A 6.7nV/√Hz Sub-mHz-1/f-corner 14b analog-to-digital interface for rail-to-rail precision voltage sensing

Many sensors demand energy-efficient precision voltage sensing interfaces with low noise performance down to very low frequencies. Examples include micro Kelvin resolution temperature sensors for wafer stepper temperature stabilization and others. In many such applications, analog-to-digital conversion is inevitable, which mandates sampling. So far, sensor interfaces have demonstrated low offset drift using chopping/auto-zeroing while preserving the intrinsic SNR of the transducer by anti-aliasing filtering before sampling.

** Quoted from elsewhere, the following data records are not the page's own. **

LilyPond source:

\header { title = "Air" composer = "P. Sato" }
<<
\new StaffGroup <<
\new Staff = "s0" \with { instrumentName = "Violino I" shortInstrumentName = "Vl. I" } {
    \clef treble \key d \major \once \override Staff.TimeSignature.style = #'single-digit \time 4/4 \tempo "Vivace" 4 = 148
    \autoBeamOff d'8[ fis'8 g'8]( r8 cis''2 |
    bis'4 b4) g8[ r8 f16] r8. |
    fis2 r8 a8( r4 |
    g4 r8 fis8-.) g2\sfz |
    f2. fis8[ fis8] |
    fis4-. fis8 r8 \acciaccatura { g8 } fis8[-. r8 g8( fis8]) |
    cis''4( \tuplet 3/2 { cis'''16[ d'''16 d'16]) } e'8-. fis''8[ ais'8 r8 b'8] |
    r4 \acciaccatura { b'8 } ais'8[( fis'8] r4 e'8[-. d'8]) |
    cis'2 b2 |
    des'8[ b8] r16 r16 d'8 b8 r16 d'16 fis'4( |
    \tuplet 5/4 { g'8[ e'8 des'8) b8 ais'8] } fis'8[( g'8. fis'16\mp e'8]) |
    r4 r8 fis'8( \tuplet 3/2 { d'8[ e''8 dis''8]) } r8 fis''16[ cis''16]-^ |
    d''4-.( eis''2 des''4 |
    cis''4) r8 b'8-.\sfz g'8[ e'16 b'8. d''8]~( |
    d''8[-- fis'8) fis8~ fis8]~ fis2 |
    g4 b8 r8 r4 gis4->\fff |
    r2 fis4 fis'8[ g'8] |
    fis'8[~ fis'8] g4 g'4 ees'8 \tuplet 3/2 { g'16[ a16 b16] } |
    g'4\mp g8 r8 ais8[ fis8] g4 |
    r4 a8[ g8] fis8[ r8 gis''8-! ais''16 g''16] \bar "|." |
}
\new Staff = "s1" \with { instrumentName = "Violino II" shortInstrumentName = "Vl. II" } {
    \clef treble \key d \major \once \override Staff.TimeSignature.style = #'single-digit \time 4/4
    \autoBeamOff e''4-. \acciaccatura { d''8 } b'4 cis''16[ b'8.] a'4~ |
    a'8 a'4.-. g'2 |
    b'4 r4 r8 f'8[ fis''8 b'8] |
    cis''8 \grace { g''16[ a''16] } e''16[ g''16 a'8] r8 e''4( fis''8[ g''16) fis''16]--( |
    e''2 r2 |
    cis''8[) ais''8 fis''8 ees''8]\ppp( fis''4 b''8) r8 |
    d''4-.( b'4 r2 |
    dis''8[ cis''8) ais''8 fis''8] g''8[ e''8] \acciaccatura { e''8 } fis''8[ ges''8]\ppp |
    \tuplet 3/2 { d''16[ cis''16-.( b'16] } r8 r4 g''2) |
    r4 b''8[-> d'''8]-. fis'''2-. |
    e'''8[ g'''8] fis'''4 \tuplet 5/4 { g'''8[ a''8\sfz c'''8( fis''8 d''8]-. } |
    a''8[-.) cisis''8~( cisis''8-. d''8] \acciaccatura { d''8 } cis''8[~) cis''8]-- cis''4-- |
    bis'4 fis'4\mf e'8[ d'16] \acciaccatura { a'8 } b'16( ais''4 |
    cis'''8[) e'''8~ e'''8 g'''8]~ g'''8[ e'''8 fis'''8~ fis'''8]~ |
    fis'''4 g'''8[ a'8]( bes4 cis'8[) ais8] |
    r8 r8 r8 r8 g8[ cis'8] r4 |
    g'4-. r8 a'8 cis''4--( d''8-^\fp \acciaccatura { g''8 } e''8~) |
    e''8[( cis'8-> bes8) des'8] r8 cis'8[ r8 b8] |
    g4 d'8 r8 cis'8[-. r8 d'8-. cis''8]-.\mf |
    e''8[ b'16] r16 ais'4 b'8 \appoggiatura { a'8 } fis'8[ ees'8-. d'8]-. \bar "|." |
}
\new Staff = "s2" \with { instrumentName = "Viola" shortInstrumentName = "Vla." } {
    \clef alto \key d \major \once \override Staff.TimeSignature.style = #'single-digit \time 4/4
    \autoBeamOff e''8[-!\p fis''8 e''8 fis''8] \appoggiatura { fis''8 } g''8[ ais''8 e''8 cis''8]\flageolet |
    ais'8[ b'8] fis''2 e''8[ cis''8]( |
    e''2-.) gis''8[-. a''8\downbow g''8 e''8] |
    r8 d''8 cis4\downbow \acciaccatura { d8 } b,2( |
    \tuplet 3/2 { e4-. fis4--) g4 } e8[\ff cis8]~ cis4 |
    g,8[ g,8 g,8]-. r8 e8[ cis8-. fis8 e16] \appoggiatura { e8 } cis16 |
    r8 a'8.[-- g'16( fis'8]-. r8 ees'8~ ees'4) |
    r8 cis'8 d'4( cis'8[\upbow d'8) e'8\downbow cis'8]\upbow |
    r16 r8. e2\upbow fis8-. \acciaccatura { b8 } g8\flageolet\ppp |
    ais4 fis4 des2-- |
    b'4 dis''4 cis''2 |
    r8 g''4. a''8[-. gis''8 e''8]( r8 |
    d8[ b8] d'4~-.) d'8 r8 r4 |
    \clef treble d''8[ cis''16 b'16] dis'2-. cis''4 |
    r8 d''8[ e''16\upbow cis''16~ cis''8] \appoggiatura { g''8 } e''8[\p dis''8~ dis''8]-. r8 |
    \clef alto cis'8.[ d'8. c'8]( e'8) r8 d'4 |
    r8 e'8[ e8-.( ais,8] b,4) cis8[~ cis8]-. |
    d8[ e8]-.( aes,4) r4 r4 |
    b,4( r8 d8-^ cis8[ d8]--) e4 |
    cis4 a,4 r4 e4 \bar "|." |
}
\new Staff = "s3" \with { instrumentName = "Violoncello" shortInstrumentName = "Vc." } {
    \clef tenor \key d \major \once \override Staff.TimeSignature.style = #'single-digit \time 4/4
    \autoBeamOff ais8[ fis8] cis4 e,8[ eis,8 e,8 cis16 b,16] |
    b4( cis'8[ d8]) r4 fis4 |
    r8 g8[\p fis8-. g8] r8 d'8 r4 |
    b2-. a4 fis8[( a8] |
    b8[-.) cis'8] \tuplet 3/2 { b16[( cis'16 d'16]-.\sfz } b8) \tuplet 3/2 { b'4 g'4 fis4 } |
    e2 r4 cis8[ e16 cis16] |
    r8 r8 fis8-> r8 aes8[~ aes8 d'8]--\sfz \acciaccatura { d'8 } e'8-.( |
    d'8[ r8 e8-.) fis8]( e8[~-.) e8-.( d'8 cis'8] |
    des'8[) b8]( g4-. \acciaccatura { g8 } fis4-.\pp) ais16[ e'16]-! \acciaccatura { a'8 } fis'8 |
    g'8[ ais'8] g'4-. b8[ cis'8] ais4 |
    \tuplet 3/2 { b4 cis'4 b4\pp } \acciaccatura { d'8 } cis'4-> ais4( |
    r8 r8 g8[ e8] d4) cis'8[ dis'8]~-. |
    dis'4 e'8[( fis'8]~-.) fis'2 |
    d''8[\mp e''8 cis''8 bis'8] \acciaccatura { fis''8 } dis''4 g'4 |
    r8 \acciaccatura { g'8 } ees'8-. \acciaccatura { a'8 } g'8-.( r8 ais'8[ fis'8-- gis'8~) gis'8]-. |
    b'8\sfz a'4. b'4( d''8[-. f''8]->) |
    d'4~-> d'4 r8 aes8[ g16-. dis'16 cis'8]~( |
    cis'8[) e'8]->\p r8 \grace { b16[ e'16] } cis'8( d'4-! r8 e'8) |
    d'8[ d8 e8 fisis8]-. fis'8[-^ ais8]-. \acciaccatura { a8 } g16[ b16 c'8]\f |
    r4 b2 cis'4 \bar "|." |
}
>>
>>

Integration with a boxcar window, or boxcar sampling, is a particularly convenient way to realize anti-aliasing filtering in the sampling process. However, implementations of the technique, due to their use of just a voltage-to-current converter whose output current is integrated over a time window, e.g. in a sigma-delta modulator, remain susceptible to gain drift resulting from either transcon-ductance or time window drift. Meanwhile, related work suggests that embedding the boxcar sampler in a feedback loop effectively removes this limitation. Whereas the loop in is closed electromechanically, the design presented here overcomes the same limitations by using a purely electrical feedback loop to establish a well-defined gain that is insensitive to boxcar sampler parameter drift.